Begini Saran KPK soal Polemik Vaksin Covid-19 Berbayar
JAKARTA, iNews.id - Komisi Pemberantasan Korupsi (KPK) dilibatkan dalam rapat koordinasi vaksin mandiri dan gotong royong melalui Kimia Farma yang diselenggarakan pada Senin (12/7/2021). Dalam rapat itu Ketua KPK, Firli Bahuri menyebut adanya potensi fraud atau kecurangan dalam program tersebut.
Firli menyebut rapat tersebut juga dihadiri Menteri Koordinator Bidang Kemaritiman dan Investasi Luhut Binsar Pandjaitan, Menteri Kesehatan Budi Gunadi Sadikin, Menteri BUMN Erick Thohir, Kepala Badan Pengawasan Keuangan dan Pembangunan (BPKP) Muhammad Yusuf Ateh, dan Jaksa Agung ST Burhanuddin.
"Saya hadir dalam rapat dan saya sampaikan pertimbangan, latar belakang, landasan hukum bahwa rawan terjadi fraud, kemudian saya sampaikan juga saran dan tindak lanjut," kata Firli di Jakarta, Rabu (14/7/2021).
Firli mengatakan potensi fraud bisa terjadi mulai dari perencanaan, pengesahan, implementasi, dan evaluasi program. Dia juga menyampaikan saran langkah-langkah strategis menyikapi potensi fraud mengenai vaksin mandiri yang dilaksanakan berbayar ke masyarakat serta vaksinasi selanjutnya.
"Saya tentu tidak memiliki kapasitas untuk membuat keputusan. Saya ingin tidak ada korupsi," katanya.
Saran tersebut antara lain penjualan vaksin gotong royong ke individu melalui Kimia Farma meskipun sudah dilengkapi dengan Permenkes, menurut KPK berisiko tinggi dari sisi medis dan kontrol vaksin. KPK juga menilai efektivitas jangkauan Kimi Farma dalam program itu juga terbatas.
Tidak hanya itu, KPK merekomendasikan agar penggunaan vaksin gotong royong ke individu ini tidak boleh menggunakan vaksin hibah baik bilateral maupun skema covax.
"Dibuka transparansi data alokasi dan penggunaan vaksin gotong royong by name, by address, dan badan usaha. Pelaksanaan hanya melalui lembaga/intitusi yang menjangkau kabupaten/kota. Misalnya, rumah sakit swasta se-Indonesia atau kantor pelayanan pajak karena mereka punya data base wajib pajak yg mampu secara ekonomis, atau lembaga lain selain retail seperti Kimia Farma. Perbaikan logistik vaksin untuk mencegah vaksin mendekati kadaluarsa dan distribusi lebih merata," tuturnya.

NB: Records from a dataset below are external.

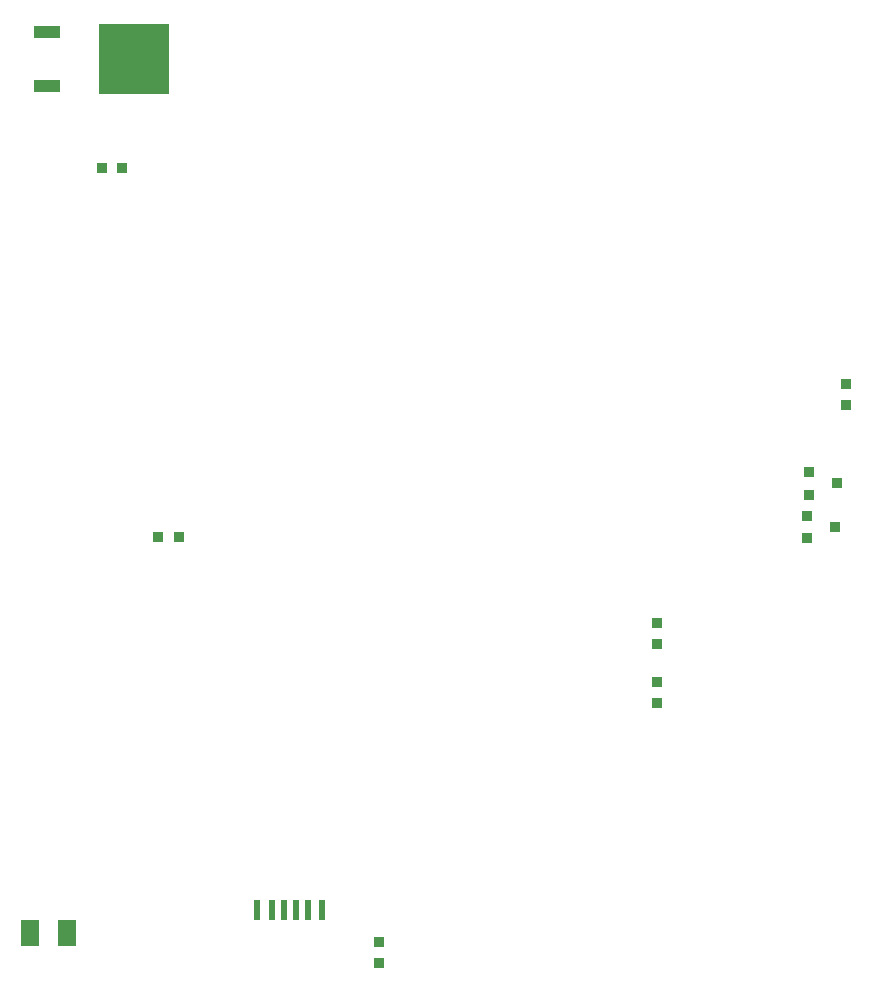
<source format=gtp>
G04*
G04 #@! TF.GenerationSoftware,Altium Limited,Altium Designer,21.2.1 (34)*
G04*
G04 Layer_Color=8421504*
%FSLAX25Y25*%
%MOIN*%
G70*
G04*
G04 #@! TF.SameCoordinates,22B55974-3201-4BD1-88E3-0356CD7B76C8*
G04*
G04*
G04 #@! TF.FilePolarity,Positive*
G04*
G01*
G75*
%ADD23R,0.03800X0.03500*%
%ADD24R,0.03500X0.03800*%
%ADD25R,0.02362X0.07087*%
%ADD26R,0.01968X0.07087*%
%ADD27R,0.06299X0.09055*%
%ADD28R,0.03740X0.03740*%
%ADD29R,0.09055X0.03937*%
%ADD30R,0.23622X0.23622*%
D23*
X105000Y144500D02*
D03*
X98100D02*
D03*
X86130Y267232D02*
D03*
X79230D02*
D03*
D24*
X264280Y89083D02*
D03*
Y95983D02*
D03*
Y115668D02*
D03*
Y108768D02*
D03*
X171760Y2468D02*
D03*
Y9369D02*
D03*
X327272Y188492D02*
D03*
Y195392D02*
D03*
D25*
X131169Y19909D02*
D03*
X135972D02*
D03*
X148020D02*
D03*
X152823D02*
D03*
D26*
X140028D02*
D03*
X143965D02*
D03*
D27*
X67626Y12311D02*
D03*
X55421D02*
D03*
D28*
X315000Y166000D02*
D03*
X315000Y158520D02*
D03*
X324252Y162260D02*
D03*
X314500Y151500D02*
D03*
X314500Y144020D02*
D03*
X323752Y147760D02*
D03*
D29*
X61130Y312705D02*
D03*
Y294595D02*
D03*
D30*
X89870Y303650D02*
D03*
M02*

</source>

Hal tersebut merujuk pada Perpres No 99 th 2020 di mana Menkes diminta untuk menentukan jumlah, jenis, harga vaksin serta mekanisme vaksinasi. Tidak hanya itu, kata Firli, perlu dibangun sistem perencanaan, pelaksanaan, pengawasan, dan minitoring pelaksanaan vaksin gotong royong secara transparan, akuntabel.
"Pastikan tidak ada terjadi praktik-praktik fraud dan niat jahat untuk melakukan korupsi lainnya. Data menjadi kata kunci, untuk itu Kemkes harus menyiapkan data calon peserta vaksin gotong royong sebelum dilakukan vaksinasi," katanya.

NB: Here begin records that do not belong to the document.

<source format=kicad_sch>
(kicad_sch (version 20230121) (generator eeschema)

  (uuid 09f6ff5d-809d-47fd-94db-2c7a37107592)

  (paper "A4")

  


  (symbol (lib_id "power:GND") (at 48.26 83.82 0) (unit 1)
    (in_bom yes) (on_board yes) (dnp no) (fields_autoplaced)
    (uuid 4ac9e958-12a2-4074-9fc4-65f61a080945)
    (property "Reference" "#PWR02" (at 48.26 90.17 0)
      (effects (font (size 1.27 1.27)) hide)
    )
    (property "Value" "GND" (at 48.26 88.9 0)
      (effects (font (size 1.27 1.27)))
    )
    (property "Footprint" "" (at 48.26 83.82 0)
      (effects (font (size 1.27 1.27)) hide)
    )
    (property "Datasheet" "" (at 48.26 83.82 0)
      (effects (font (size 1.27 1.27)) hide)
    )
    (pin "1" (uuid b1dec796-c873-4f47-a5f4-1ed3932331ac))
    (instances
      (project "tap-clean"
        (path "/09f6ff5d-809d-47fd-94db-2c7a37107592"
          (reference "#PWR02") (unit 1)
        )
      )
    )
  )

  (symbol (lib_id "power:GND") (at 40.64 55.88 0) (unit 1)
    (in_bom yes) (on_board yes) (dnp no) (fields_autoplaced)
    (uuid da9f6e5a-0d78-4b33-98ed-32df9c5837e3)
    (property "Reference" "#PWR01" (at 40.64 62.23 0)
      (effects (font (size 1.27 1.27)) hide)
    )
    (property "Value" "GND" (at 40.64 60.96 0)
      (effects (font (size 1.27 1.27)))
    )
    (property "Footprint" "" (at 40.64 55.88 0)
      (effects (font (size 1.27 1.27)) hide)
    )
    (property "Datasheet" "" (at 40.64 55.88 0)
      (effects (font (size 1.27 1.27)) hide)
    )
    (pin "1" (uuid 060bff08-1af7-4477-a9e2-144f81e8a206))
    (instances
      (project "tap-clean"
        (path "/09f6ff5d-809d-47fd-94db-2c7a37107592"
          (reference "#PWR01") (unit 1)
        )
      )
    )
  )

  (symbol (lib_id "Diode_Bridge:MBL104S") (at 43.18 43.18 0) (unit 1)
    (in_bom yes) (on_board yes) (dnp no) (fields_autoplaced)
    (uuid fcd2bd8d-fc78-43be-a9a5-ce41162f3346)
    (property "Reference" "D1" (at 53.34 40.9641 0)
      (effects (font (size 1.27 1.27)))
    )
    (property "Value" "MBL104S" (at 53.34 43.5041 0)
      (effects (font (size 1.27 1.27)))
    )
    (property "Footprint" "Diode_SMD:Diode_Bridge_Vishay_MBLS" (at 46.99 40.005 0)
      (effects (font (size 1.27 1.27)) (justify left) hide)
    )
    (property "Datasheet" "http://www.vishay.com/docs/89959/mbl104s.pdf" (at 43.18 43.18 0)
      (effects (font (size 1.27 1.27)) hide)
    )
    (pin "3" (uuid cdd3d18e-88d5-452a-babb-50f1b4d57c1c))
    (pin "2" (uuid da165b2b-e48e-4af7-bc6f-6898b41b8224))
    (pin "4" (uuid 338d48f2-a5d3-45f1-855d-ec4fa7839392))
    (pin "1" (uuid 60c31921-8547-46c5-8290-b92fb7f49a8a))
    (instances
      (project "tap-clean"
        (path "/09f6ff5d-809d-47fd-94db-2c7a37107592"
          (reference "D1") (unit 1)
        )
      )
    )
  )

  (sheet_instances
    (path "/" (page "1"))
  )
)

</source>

KPK kata Firli tidak mendukung pola vaksin gotong royong melalui Kimia Farma karena efektivitasnya rendah sementara tata kelolanya berisiko. Serta, KPK mendorong transparansi logistik dan distribusi vaksin yang lebih besar.
"Sebelum pelaksanaan vaksin mandiri, Kemkes harus memiliki data peserta vaksin dengan berbasis data karyawan yang akuntabel dari badan usaha, swasta, instansi, lembaga organisasi pengusaha atau assosiasi," ucapnya.